Task instructions: Copy exactly the lines from the beginning of the data down to and including the line holding "nose: (611, 277)", without any pictures.

Data provided:

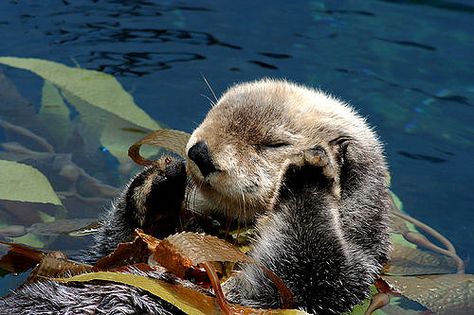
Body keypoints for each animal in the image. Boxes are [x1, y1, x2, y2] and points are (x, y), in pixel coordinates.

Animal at [0, 79, 390, 315]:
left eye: (274, 144)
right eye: (211, 115)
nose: (200, 153)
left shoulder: (338, 278)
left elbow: (307, 263)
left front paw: (310, 172)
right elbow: (110, 248)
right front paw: (159, 182)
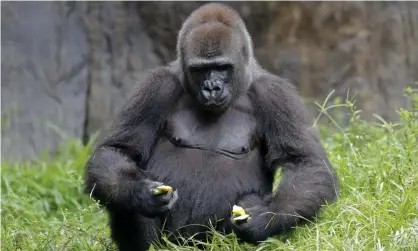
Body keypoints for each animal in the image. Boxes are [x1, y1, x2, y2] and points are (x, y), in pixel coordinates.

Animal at [83, 2, 338, 251]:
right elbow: (118, 150)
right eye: (200, 69)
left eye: (223, 67)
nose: (212, 88)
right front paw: (139, 193)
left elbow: (304, 162)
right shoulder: (155, 87)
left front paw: (263, 218)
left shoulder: (276, 96)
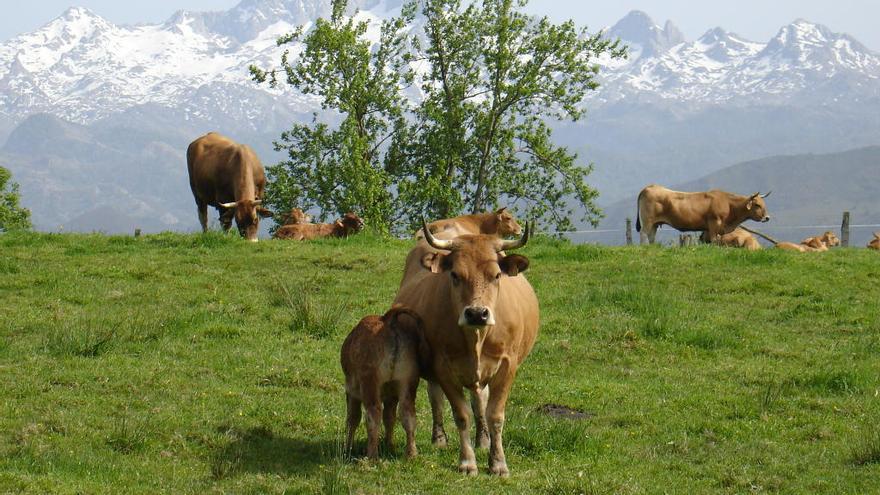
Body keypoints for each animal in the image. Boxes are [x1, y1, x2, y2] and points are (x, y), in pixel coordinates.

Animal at [342, 306, 428, 462]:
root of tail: (387, 320)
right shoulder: (391, 396)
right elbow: (390, 417)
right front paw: (389, 445)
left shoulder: (351, 392)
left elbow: (353, 418)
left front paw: (348, 448)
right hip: (407, 383)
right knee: (408, 415)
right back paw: (411, 454)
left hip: (370, 384)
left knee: (373, 414)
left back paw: (372, 456)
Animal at [396, 224, 540, 476]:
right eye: (455, 275)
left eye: (496, 275)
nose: (476, 313)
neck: (476, 338)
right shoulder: (442, 367)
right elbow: (461, 415)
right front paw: (467, 462)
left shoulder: (507, 366)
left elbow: (495, 415)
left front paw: (498, 462)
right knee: (436, 397)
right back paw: (439, 438)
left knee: (480, 400)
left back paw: (483, 440)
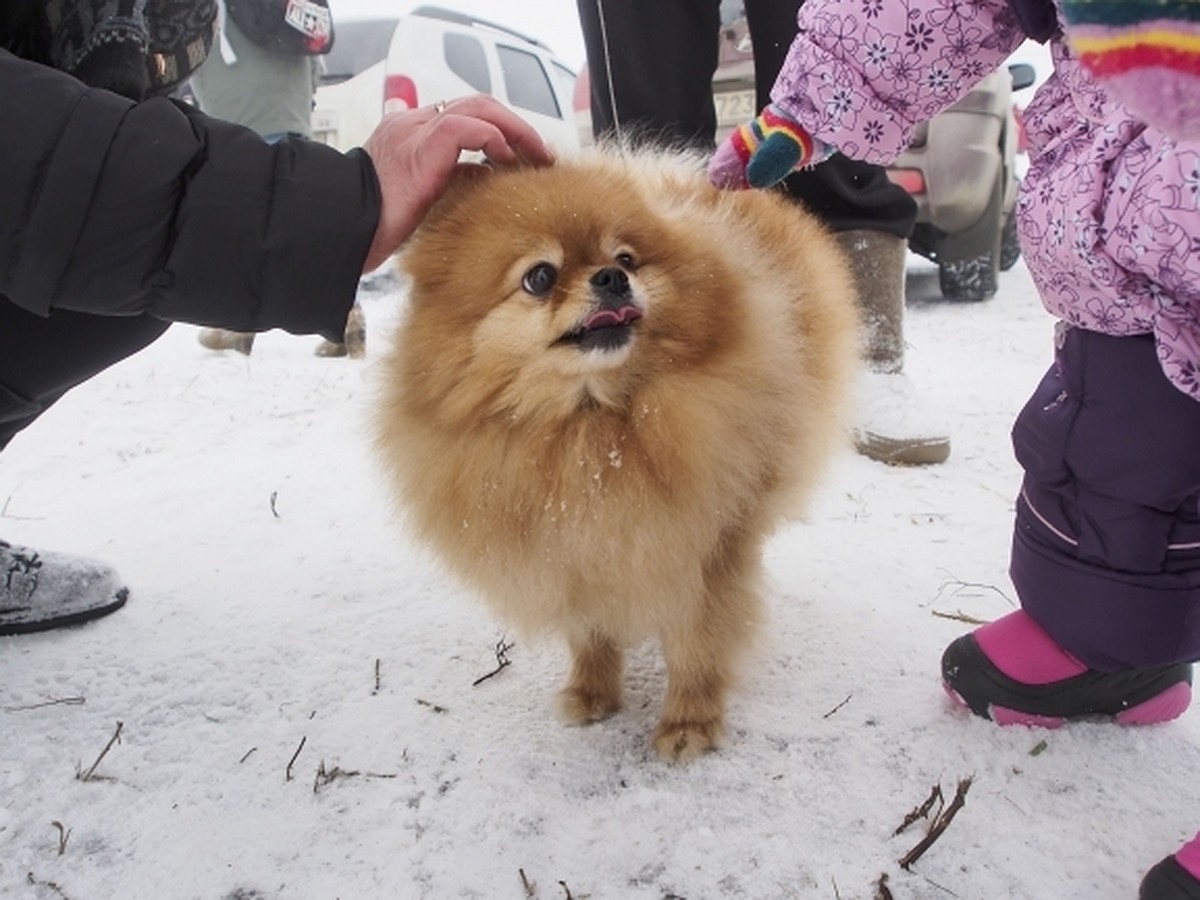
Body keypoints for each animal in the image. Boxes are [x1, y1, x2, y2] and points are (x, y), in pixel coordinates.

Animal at [374, 151, 854, 763]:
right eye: (539, 277)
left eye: (625, 258)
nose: (611, 277)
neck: (590, 426)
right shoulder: (575, 554)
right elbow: (590, 632)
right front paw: (592, 692)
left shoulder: (704, 552)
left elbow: (697, 643)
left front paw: (689, 723)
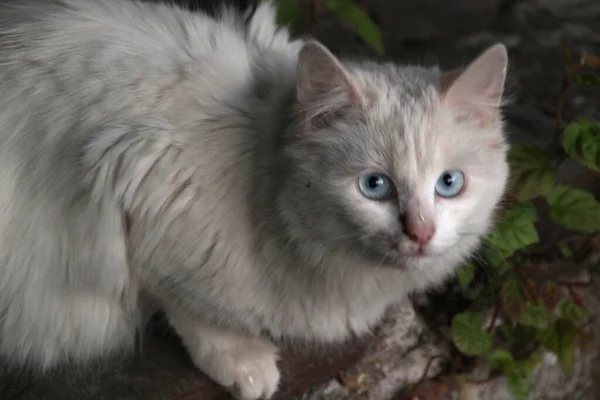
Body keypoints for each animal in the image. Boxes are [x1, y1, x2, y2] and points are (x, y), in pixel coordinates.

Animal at [0, 0, 508, 398]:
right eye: (374, 186)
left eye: (449, 183)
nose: (420, 233)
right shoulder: (139, 184)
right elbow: (190, 308)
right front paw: (245, 363)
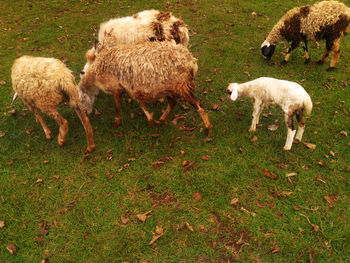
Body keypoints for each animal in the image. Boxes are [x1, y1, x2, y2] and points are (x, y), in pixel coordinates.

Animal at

Answer to the exercise:
Body keypoints for each animal in the image. Boxes are [x1, y1, x2, y2] and points are (x, y), in pixel coordinates.

Animal at [0, 79, 390, 315]:
left eye: (274, 144)
right eye: (211, 115)
nose: (200, 153)
left shoulder: (338, 278)
left elbow: (307, 263)
left front paw: (310, 172)
right elbow: (110, 248)
right front paw: (159, 182)
Body keypoints for each animal in the image. Boxes are [x1, y1, x2, y2] and points are (x, y), in pixel coordinates.

Animal at [83, 2, 338, 251]:
right elbow: (118, 150)
right eye: (200, 69)
left eye: (223, 67)
nose: (212, 88)
right front paw: (139, 193)
left elbow: (304, 162)
right shoulder: (155, 87)
left front paw: (263, 218)
left shoulder: (276, 96)
Body keypoints for each animal in the image. Boxes are [x1, y1, x2, y2] and points are (x, y), in pixel coordinates.

Animal at [342, 306, 428, 462]:
root of tail: (387, 320)
right shoulder: (391, 396)
right elbow: (390, 417)
right front paw: (389, 445)
left shoulder: (351, 392)
left elbow: (353, 418)
left front paw: (348, 448)
right hip: (407, 383)
right knee: (408, 415)
right back paw: (411, 454)
left hip: (370, 384)
left knee: (373, 414)
left back paw: (372, 456)
Animal at [396, 224, 540, 476]:
right eye: (455, 275)
left eye: (496, 275)
nose: (476, 313)
neck: (476, 338)
right shoulder: (442, 367)
right elbow: (461, 415)
right front paw: (467, 462)
left shoulder: (507, 366)
left elbow: (495, 415)
left front paw: (498, 462)
right knee: (436, 397)
right back paw: (439, 438)
left knee: (480, 400)
left back paw: (483, 440)
Body keypoints for each animal in the image. Boxes are [x1, y1, x2, y2] and points are (x, y), in pixel coordinates.

Animal at [374, 151, 854, 763]:
right eye: (539, 277)
left eye: (625, 258)
nose: (611, 277)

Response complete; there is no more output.